There have been many influential black leaders since the Civil War. They include Frederick Douglass, W.E.B. Du Bois and, of course, Martin Luther King.

But none had more influence in their time than Booker T. Washington did in his.

Known by his admirers as the “Modern Moses,” his role in helping blacks establish themselves after their liberation from slavery is a testament to the man and to America.

Booker T. Washington was born into slavery in 1856. He did not know the day or month of his birth, who his father was, or his last name. As a child, he was known only as Booker. He chose the name Washington.

He was nine years old when a Union soldier arrived on the plantation and announced that all slaves were free. The initial reaction to this announcement, Washington recalled, was elation and then…shock.

Yes, the Civil War was over; they were free. But free to do what?

The freed slaves, through no fault of their own, were simply unprepared for freedom. They needed to learn not only basic academic skills—reading, writing and arithmetic—but basic life skills like hygiene: how and why to bathe and brush their teeth.

The cause to which Washington dedicated his life was education. Practical education.

His journey began in 1872, seven years after the Civil War ended. He traveled 500 miles, most of it on foot, to a small Virginia school dedicated to the education of freed blacks, the Hampton Normal and Agricultural Institute.

Forced to spend all his meager funds on the grueling journey, he arrived only with the clothes on his back. The headmistress viewed his suitability as a student with open skepticism, but he wouldn’t budge. She finally gave him a chance to prove his worth in the form of a broom and a cleaning assignment. He passed her test and earned admission. He graduated with top honors.

Several years later, he was invited to begin what would become his life’s work, heading the Tuskegee Institute in Alabama. When he arrived, he assumed he’d walk onto a campus. But there was no campus—only a few shacks and a chicken coop. The school had almost no money. But it did have 30 eager students. And for Booker T. Washington, that was enough.

**Data:**
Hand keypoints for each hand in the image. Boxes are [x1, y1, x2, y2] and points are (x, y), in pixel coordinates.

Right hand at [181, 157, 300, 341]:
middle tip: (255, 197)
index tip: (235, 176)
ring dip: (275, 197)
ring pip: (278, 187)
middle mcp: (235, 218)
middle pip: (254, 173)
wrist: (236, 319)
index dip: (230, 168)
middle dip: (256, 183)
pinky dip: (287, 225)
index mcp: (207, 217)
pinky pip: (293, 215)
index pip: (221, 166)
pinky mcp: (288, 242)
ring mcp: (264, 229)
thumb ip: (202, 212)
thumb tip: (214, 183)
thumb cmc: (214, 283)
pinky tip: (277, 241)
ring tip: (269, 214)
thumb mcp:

**Task 1:** List every person named in the Booker T. Washington text.
**Task 2:** Carry the Booker T. Washington text forward from its final sentence.

**Task output 1:** Frederick Douglass, W.E.B. Du Bois, Martin Luther King, Booker T. Washington

**Task output 2:**
Under his leadership, they got to work. Every building, every desk, was built by the students themselves—brick by brick, piece by piece. This tied in perfectly with Washington’s philosophy of a practical education: students at Tuskegee, in addition to academic studies, had to master a trade.

He believed this led not only to racial uplift among blacks but to respect for blacks. His graduates would go out into the world with sought-after skills. They would be useful to their neighbors and become invaluable members of their communities.

“The individual who can do something that the world wants done,” Washington said, “will, in the end, make his way regardless of race.”

Washington distilled his philosophy into what became one of the most important speeches of the late 19th century, an address he delivered at the Atlanta Exposition in 1895. His theme was that blacks needed time to develop educationally and economically. Whites, Washington suggested, should help them in every way possible. This would be in the best interests of both races.

He also emphasized that blacks needed to recognize that social equality would not come swiftly. It could not be forced through political action alone. The civil rights the Constitution promised would evolve naturally from black achievement.

As he put it: “No race that has anything to contribute to the markets of the world is long in any degree ostracized.”